▶ **What is needed**:
Please put the lines of all this material into a numbered list, skipping blank lines and leaving out the pictures.

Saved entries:

· · ·

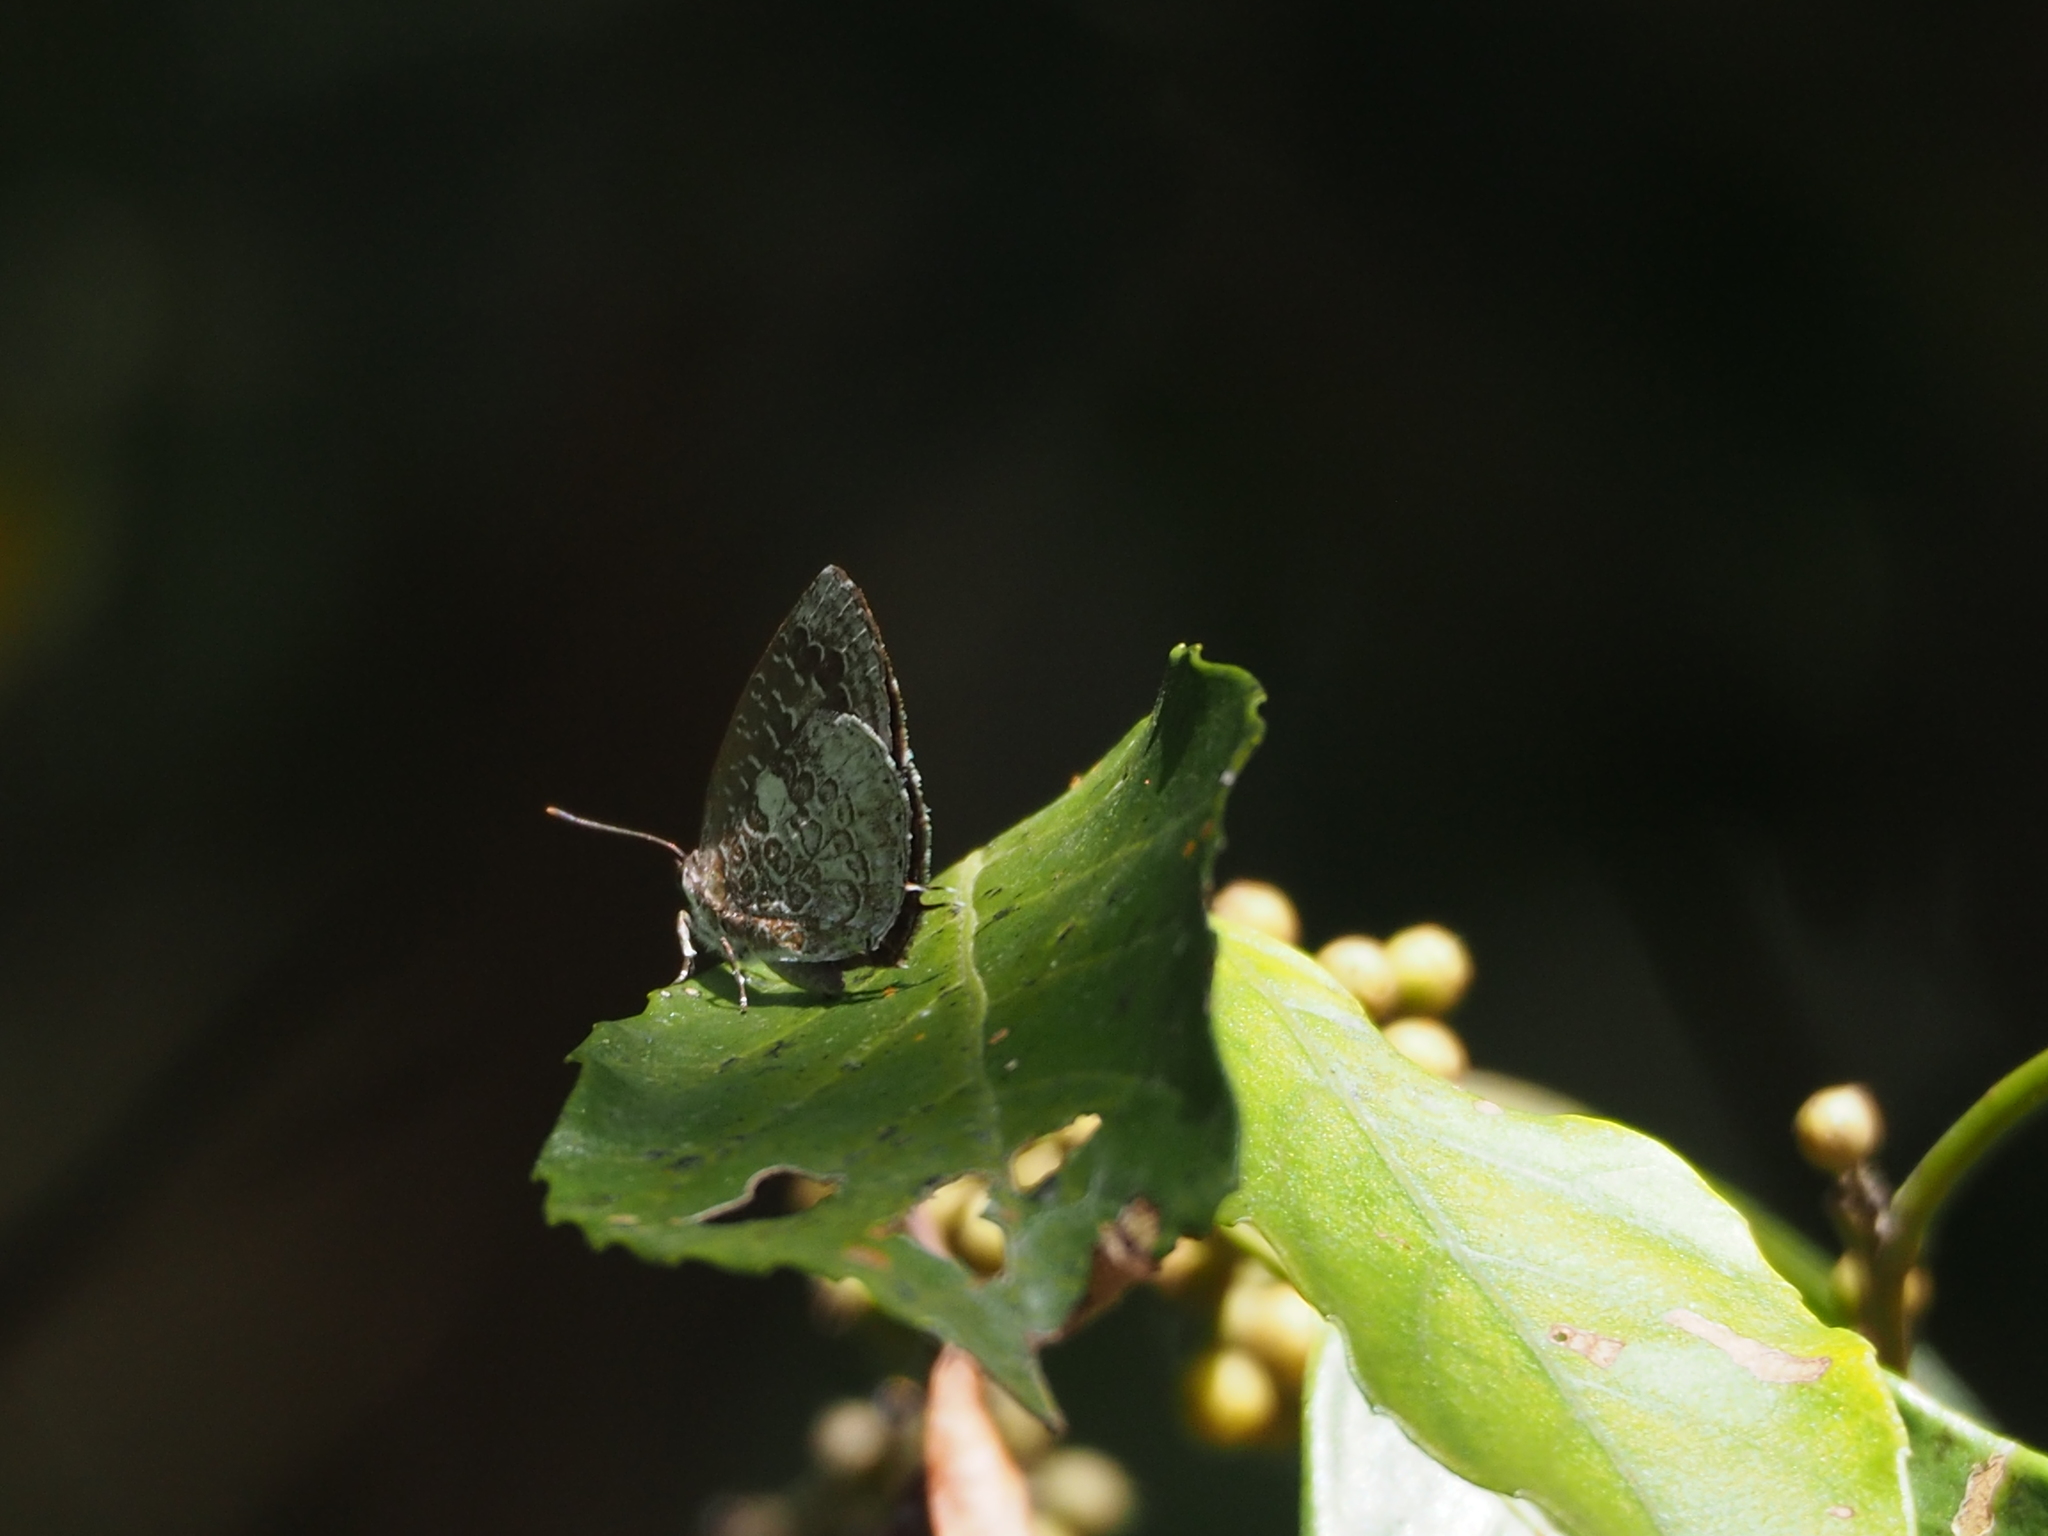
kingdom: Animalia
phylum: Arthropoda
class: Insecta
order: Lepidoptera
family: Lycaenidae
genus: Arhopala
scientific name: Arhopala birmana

· · ·

▶ **Full answer**:
1. kingdom: Animalia
2. phylum: Arthropoda
3. class: Insecta
4. order: Lepidoptera
5. family: Lycaenidae
6. genus: Arhopala
7. scientific name: Arhopala birmana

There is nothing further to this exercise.